## DOCUMENT EXCERPT
★ ★ ★ ★ ★

10. (SBU) Van de Geer said that Nkunda had gone completely
overboard. However, van de Geer still did not believe that there
was a military solution. As he had told President Kabila in
mid-September, the international facilitation had lost its link to
Nkunda. Now even if Nkunda wanted to meet, such a meeting would
need to be under the pre-condition of his re-embracing the Goma
process. However, if the government wanted the international
facilitation to meet Nkunda without pre-conditions, he would
consider the request in the interest of promoting peace. Ladjouzi
noted that Nkunda had become much more inflexible than the CNDP
advisors, both political and military, with whom the facilitation
and North Kivu brigade had maintained continual contact.
(Privately, to poloff, Ladjouzi characterized Nkunda, with whom he
has had contact for many years, as suddenly having become mentally
unbalanced.)

★ ★ ★ ★ ★

Measuring device reading data:
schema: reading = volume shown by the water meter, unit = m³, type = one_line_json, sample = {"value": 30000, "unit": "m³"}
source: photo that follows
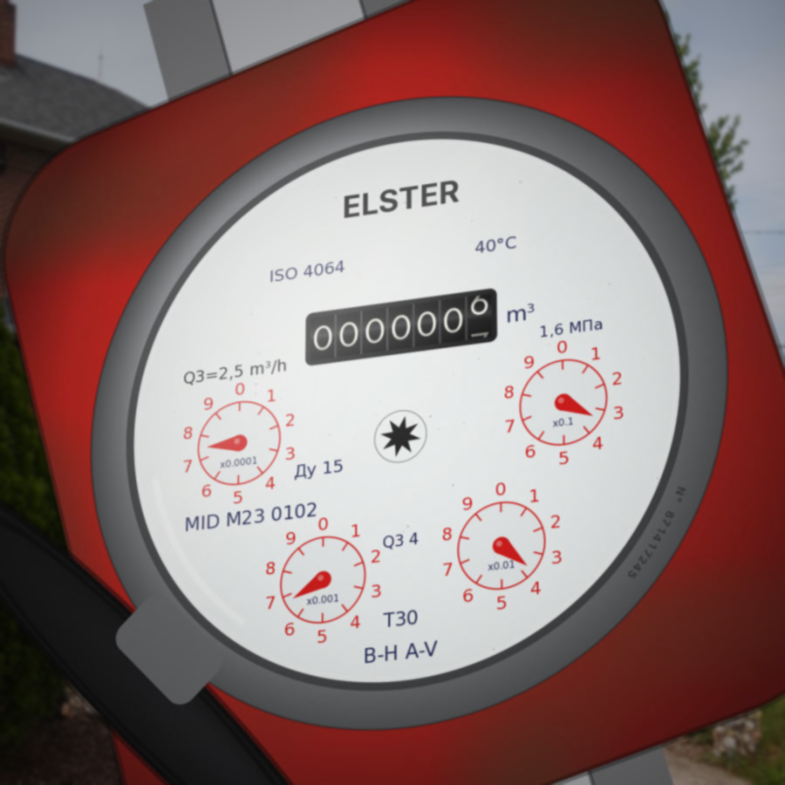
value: {"value": 6.3367, "unit": "m³"}
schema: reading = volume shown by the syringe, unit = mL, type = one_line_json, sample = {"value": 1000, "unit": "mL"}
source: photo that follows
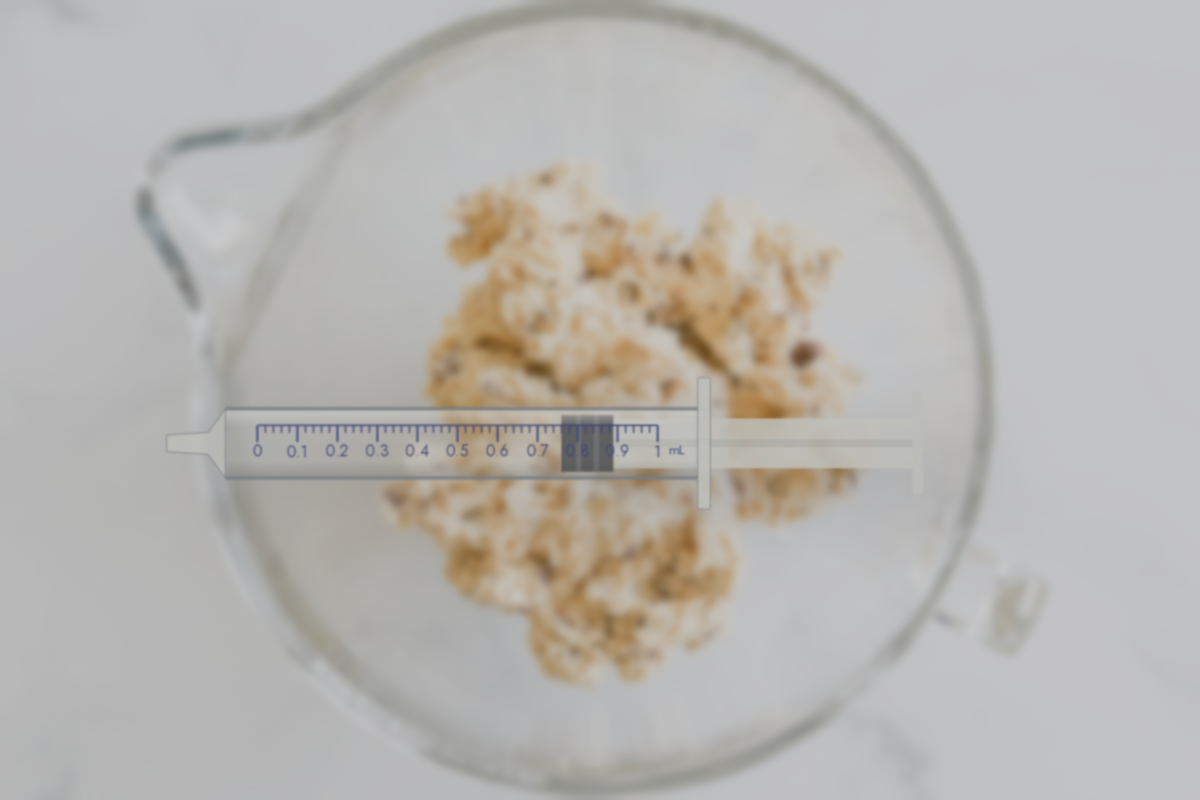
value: {"value": 0.76, "unit": "mL"}
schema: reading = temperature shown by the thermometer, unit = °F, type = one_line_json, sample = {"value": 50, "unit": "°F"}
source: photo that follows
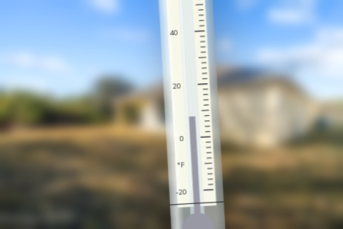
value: {"value": 8, "unit": "°F"}
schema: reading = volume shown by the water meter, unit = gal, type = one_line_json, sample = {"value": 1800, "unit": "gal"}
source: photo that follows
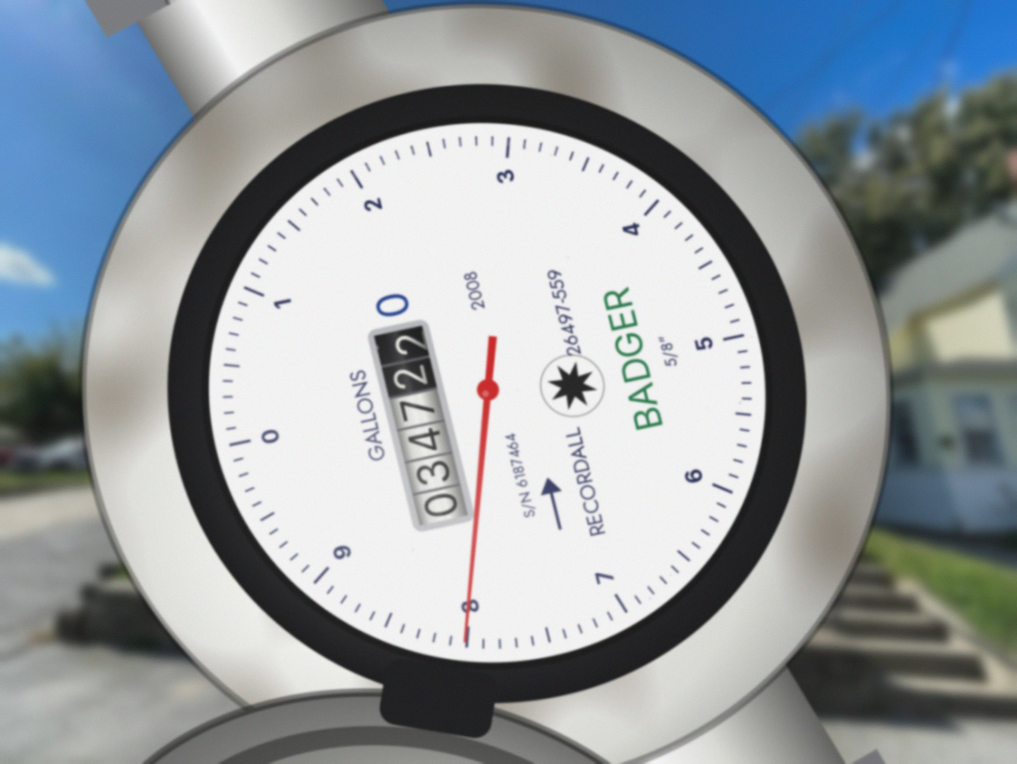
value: {"value": 347218.0, "unit": "gal"}
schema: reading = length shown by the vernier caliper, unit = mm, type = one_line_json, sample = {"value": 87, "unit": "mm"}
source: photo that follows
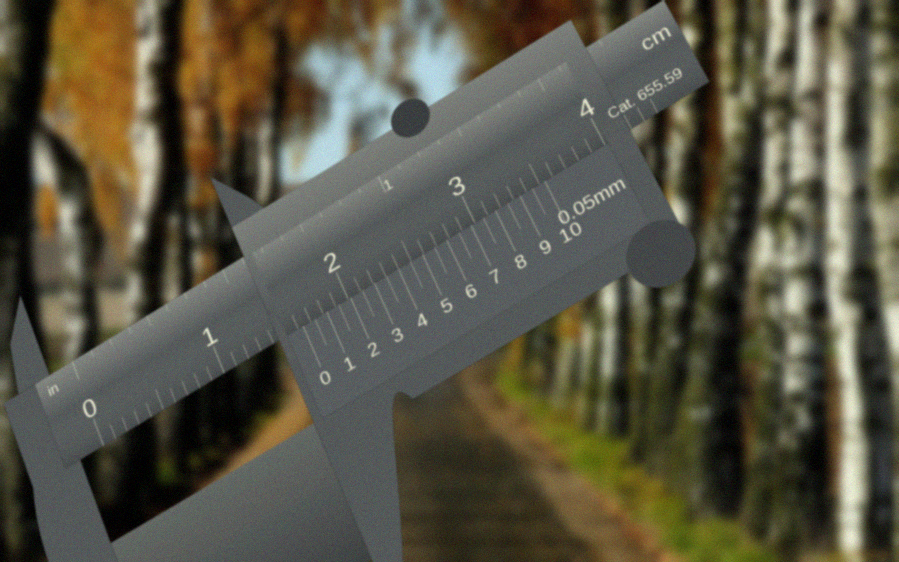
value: {"value": 16.4, "unit": "mm"}
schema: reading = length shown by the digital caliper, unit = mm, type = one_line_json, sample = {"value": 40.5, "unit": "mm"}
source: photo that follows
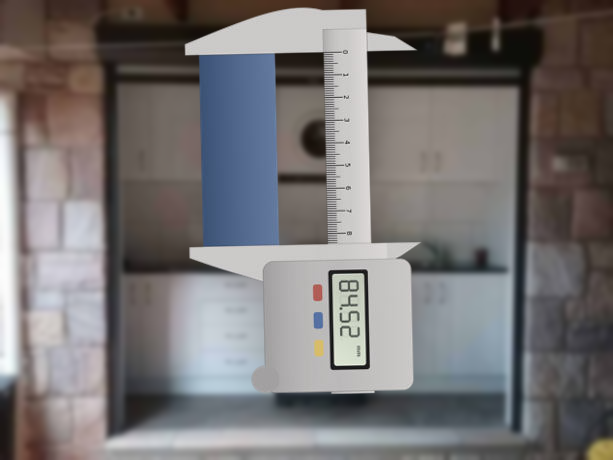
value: {"value": 84.52, "unit": "mm"}
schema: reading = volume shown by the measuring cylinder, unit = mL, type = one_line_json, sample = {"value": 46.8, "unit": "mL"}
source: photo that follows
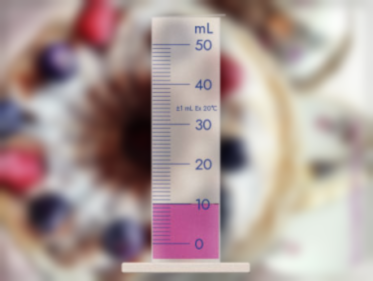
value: {"value": 10, "unit": "mL"}
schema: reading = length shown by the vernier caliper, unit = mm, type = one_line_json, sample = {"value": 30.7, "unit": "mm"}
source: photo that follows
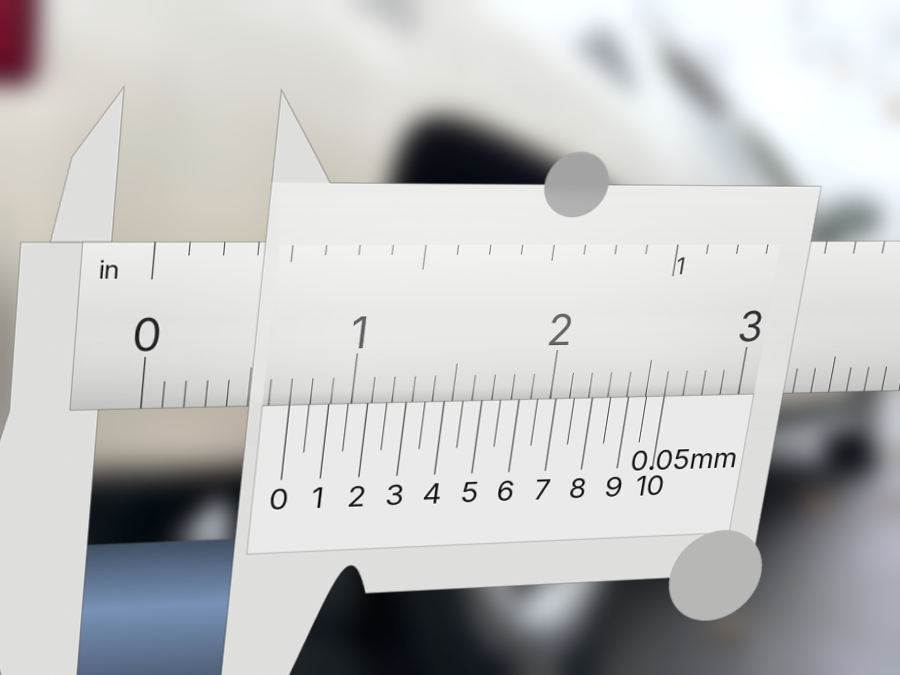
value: {"value": 7.0, "unit": "mm"}
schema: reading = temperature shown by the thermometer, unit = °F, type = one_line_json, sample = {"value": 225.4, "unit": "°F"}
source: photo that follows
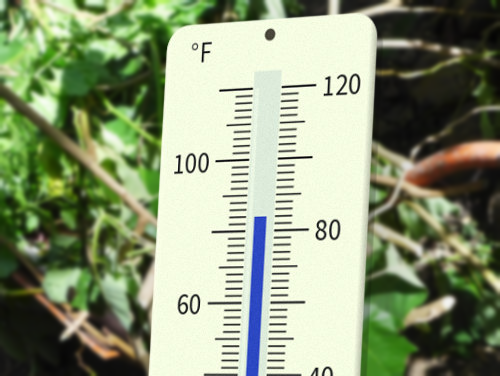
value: {"value": 84, "unit": "°F"}
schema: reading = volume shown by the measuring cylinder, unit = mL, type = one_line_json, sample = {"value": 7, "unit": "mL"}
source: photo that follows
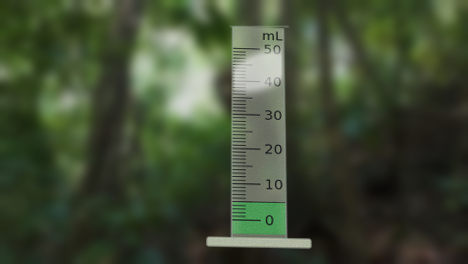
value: {"value": 5, "unit": "mL"}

★ ★ ★ ★ ★

## TASK 1
Summarize the cable excerpt about Nkunda in two sentences.
## TASK 2
According to the cable excerpt about Nkunda, when did van de Geer tell President Kabila that the international facilitation had lost its link to Nkunda?
## TASK 3
Carry on the cable excerpt about Nkunda from the point where it ends.
These records come from a different source than the cable excerpt about Nkunda.

## RESPONSE 1
Van de Geer said Nkunda had gone completely overboard but still saw no military solution, and he said any meeting with Nkunda would require Nkunda to re-embrace the Goma process unless the government asked the international facilitation to meet him without pre-conditions, a request he would consider. Ladjouzi noted that Nkunda had become much more inflexible than the CNDP advisors, and privately he described Nkunda as having suddenly become mentally unbalanced.

## RESPONSE 2
He told him in mid-September.

## RESPONSE 3
11. (SBU) MONUC political advisor Christian Manahl observed that,
while there might not be a military solution, it was nonetheless

KINSHASA 00000840 003 OF 003


necessary for MONUC to apply military pressure to advance both the
Goma and Nairobi processes. He noted that Rwanda's announcement of
non-attendance at the weekly Task Force meeting had come in the
midst of Nkunda's ever more intransigent statements. The Rwanda
angle needed more research. It could not be excluded that there was
a degree of encouragement (of Nkunda's intransigence) by Rwanda, and
also by Uganda.

Meeting with Malu Malu
----------------------

12. (SBU) The afternoon meeting with Abbe Malu Malu included the
governors of North and South Kivu, PNDDR head Ntumba Luaba, and
General Mayala and other FARDC officers. Malu Malu did not dwell
long on the CNDP and Nkunda's BBC interview, other than to say that
MONUC and the international facilitators needed to show firmness
toward CNDP and a complete rejection of its anti-constitutional
declarations.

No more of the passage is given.